The request
Extract verbatim the item lines below, from the line containing "scientific name: Streptopelia decaocto" through the final line of the items, including both.

⁂

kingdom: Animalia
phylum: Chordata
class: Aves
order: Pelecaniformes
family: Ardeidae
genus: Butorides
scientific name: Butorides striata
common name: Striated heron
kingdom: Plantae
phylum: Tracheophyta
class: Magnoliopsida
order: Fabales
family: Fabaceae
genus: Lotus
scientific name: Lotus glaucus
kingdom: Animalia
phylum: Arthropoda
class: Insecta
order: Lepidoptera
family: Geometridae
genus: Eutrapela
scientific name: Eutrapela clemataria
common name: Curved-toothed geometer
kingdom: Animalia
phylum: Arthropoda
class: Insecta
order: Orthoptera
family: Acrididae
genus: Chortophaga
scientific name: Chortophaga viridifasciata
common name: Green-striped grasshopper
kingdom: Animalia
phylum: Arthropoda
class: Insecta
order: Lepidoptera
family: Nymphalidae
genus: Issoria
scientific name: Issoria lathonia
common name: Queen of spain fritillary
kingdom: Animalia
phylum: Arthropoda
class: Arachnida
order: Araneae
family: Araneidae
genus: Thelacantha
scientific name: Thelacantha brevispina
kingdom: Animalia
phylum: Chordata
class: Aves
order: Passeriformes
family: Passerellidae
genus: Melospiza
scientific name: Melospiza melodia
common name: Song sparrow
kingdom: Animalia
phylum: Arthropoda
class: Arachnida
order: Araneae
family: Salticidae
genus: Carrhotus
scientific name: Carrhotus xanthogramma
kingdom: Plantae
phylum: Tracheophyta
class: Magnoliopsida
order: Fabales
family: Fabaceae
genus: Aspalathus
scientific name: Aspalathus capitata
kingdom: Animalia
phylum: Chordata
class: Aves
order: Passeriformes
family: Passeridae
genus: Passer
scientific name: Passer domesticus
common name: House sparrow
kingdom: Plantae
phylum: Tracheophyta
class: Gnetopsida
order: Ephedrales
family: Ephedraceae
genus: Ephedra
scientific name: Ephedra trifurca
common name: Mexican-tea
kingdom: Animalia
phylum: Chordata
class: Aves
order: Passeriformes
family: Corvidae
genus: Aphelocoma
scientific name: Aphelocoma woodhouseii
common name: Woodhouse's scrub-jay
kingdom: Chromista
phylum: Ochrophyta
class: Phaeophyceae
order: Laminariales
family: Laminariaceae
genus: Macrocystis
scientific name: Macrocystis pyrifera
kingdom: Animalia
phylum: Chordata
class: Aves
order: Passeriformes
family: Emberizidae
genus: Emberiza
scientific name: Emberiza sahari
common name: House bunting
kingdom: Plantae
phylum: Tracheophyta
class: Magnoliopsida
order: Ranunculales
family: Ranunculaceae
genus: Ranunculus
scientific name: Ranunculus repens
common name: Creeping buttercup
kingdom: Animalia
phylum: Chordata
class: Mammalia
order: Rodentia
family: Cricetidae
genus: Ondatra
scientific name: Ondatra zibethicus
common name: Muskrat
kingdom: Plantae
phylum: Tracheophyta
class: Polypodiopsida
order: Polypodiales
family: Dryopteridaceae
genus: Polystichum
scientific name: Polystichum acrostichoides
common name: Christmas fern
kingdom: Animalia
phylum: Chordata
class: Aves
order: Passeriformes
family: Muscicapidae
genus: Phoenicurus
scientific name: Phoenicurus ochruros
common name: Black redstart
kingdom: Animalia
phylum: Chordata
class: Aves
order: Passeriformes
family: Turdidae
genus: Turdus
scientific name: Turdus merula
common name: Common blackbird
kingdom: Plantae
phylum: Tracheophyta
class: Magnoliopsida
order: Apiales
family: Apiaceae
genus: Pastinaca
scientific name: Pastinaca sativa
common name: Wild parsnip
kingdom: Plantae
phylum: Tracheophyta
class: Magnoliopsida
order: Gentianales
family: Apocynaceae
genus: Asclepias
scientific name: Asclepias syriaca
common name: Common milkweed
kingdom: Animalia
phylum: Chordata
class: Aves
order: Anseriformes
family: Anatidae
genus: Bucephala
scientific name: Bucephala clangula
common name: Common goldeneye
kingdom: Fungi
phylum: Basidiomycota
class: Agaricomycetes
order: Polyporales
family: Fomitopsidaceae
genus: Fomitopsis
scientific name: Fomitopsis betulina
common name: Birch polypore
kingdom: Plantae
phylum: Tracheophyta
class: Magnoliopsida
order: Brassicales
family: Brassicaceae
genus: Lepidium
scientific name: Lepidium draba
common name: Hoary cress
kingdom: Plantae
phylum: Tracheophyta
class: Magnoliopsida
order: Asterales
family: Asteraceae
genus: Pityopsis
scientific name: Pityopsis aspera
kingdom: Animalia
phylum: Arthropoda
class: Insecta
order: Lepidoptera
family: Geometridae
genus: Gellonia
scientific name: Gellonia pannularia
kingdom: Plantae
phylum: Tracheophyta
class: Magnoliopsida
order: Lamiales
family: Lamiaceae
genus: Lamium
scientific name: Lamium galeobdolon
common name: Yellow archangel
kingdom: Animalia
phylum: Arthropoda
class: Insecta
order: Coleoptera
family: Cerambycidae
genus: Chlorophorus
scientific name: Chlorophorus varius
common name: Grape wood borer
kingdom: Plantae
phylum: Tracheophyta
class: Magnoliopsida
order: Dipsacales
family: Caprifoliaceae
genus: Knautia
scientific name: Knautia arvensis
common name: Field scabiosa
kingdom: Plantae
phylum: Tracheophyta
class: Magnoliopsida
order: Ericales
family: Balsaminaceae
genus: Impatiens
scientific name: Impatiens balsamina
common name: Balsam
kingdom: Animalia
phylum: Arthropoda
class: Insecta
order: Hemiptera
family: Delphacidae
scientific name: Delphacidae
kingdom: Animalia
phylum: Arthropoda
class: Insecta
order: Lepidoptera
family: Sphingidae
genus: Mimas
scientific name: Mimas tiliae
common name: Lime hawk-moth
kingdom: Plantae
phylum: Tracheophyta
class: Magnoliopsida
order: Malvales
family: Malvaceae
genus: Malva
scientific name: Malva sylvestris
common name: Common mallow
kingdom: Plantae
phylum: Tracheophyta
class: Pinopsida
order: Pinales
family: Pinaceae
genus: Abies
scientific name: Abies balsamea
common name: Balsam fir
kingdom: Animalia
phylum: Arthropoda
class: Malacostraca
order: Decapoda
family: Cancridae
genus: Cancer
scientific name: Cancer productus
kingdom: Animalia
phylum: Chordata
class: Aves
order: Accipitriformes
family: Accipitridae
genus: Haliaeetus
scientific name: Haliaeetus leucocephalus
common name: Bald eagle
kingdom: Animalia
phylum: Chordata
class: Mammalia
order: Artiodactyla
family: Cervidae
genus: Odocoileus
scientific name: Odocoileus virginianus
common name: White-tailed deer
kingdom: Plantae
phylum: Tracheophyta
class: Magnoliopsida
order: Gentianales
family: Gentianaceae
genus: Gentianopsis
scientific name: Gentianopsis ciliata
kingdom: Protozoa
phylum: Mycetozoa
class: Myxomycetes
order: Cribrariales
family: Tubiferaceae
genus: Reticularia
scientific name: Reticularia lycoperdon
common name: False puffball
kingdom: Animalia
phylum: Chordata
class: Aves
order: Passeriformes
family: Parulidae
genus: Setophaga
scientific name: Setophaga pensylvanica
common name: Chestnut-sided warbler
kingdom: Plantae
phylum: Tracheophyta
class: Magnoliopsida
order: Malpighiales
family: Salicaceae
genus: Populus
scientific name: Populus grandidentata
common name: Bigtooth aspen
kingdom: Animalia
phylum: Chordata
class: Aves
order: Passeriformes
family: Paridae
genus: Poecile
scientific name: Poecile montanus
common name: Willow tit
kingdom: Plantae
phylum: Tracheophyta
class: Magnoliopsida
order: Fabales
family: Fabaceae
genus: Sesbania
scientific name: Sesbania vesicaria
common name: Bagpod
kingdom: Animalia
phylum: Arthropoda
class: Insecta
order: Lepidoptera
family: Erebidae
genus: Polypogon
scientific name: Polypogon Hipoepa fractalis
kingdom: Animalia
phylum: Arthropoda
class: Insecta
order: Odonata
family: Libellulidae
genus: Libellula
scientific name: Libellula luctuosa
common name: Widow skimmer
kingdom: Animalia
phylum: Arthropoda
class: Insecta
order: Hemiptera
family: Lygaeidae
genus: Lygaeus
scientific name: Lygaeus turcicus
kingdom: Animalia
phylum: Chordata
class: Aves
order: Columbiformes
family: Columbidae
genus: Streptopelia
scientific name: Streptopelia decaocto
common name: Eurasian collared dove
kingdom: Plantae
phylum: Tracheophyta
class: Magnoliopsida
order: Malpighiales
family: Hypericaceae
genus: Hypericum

⁂

Reply to the task
scientific name: Streptopelia decaocto
common name: Eurasian collared dove
kingdom: Plantae
phylum: Tracheophyta
class: Magnoliopsida
order: Malpighiales
family: Hypericaceae
genus: Hypericum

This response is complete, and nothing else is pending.